Except I found one a bit too soon. A single-owner 2003 GPW with only 17,000 miles. Driven around as a golfing/weekend car by a retired 68-yr old pediatrician up in Oregon. Never driven during the winter (he had another coupe, sedan and SUV for general purpose use). Asking price within budget. Could anyone ask for more? I still hadn't heard back from the California schools, but I made an executive decision to go for it. I'll worry about staying in California later. Besides, even if I don't, I won't mind putting the car in storage six months out of the year and walking to school in the snow in -6F and 40mph. I would just have to make such sacrifices for this car. If I miss this opportunity, I'll probably never get another chance to drive an S2000 and my teenage dream would just have to die along with any passion I have for life and living.
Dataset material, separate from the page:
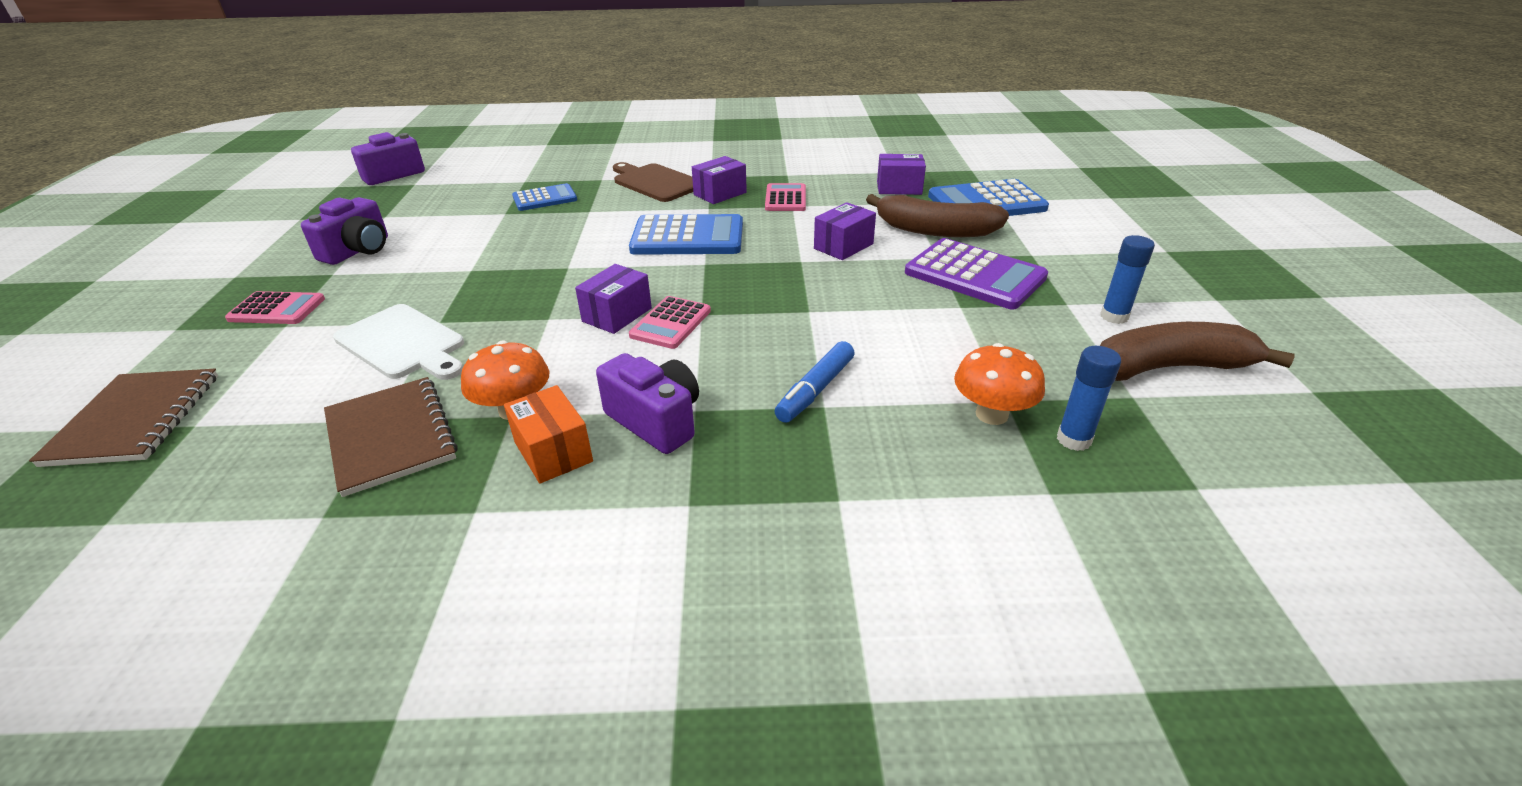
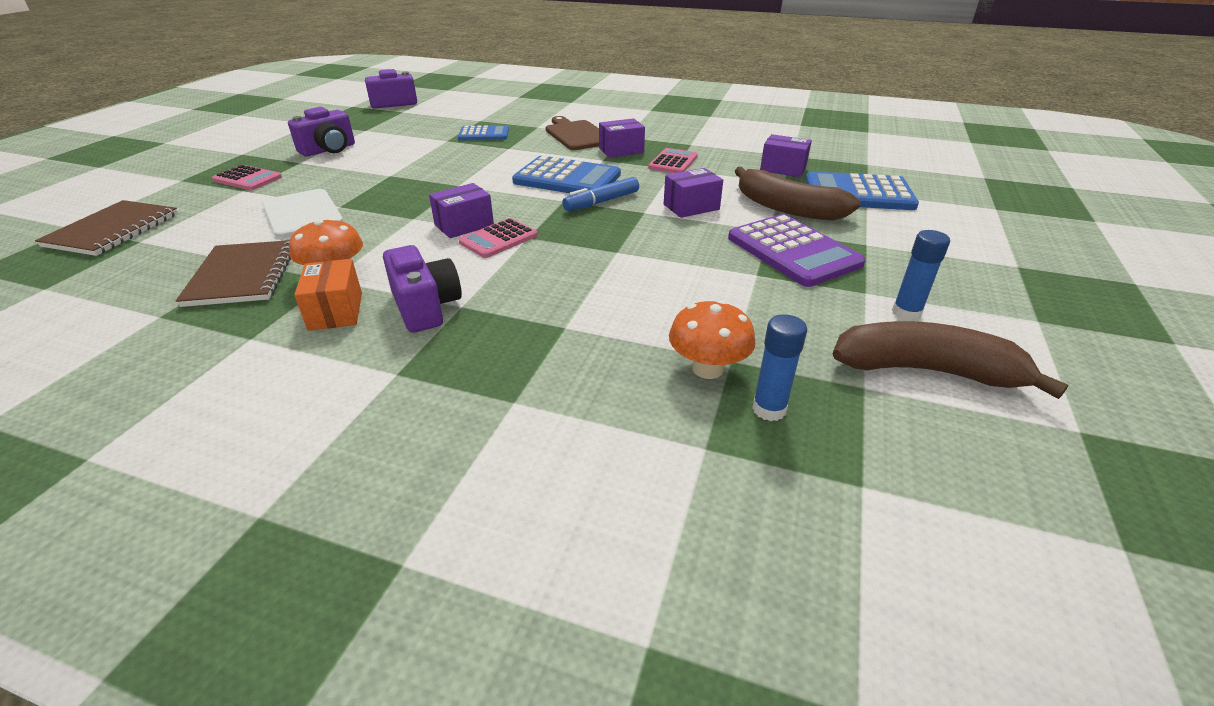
camera: 20 degrees right, 0 degrees up
(815, 390) = (569, 313): blue marker -> blue marker (601, 202)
Just kidding ... sorta.

So I called up Nino and pretty much swindled him to flying up to Oregon with me. I bought the plane tickets and went on a flight straight to ... uh, Salt Lake City. Then we walked over to the terminal to our connecting flight. Except it wasn't a terminal. It was more like a parking lot. And instead of a Boeing Jet, it was more like a 15-seater toy plane. And instead of regular sized seats, they were more like oversized child seats. And instead of normal sized people, it was more like 400-lb Polynesian ukulele players. Good thing the flight was only 45 minutes. Felt like 45 hours.


Nino: OMG, you couldn't afford a better flight?

We finally arrived in Salem, OR. Except the airport wasn't really an airport, more like an annex building. The pilot opened the door, walked us over to the building, took out the keys from his pocket and unlocked the door and turned on the lights. OMGWTFBBQ. So this is how it's done in Oregon's capitol? No wonder Oregon is the only state that allows physician assisted suicides.


Trust me, you don't want to go in there.

Too cheap to call a cab, we walked from the ghetto bus-stop of an airport to the nearest motel in pitch dark, no sidewalk and no street lamps. I felt like I was going to either get jumped by ninjas or bitten by a rattlesnake. Instead, we got hollered at by some college kids as they drove by: "Hey Ching Chong Chang!" Nice. Clearly, Oregonians are kind, classy, well educated folk. A few more blocks away, we found a Howard Johnson Inn.

The next day:


All mine. Mine mine mine!

I signed all the paperwork, and soon I was on my way. We gassed up at the nearest Chevron and hit the freeway. As I merged onto the freeway, I revved the engine to 9000RPM in 2nd year, then 3rd and soon I was doing almost 90mph as I cut through a couple lanes to avoid slower traffic. I also cut off a state trooper who was not so amused. I begged, pleaded, showed him the bill of sale, and finally managed to get out a speeding ticket or worse. Apparently I had merged onto a stretch of highway that was undergoing construction and its speed limit was now 45mph instead of 65. Yikes.

Many, many hours of going exactly 65mph later:


My S2000 showing some 5-o-clock shadow

The rest is history...


Welcome to California

Oh, and then that following week, I got a call from Loma Linda University. Called it.